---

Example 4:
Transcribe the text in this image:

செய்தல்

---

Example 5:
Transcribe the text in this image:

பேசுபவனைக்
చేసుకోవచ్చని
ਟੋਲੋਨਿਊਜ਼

Requirement: Go through the records above and retype each one exactly.

Reply:
---

Example 4:
Transcribe the text in this image:

செய்தல்

---

Example 5:
Transcribe the text in this image:

பேசுபவனைக்
చేసుకోవచ్చని
ਟੋਲੋਨਿਊਜ਼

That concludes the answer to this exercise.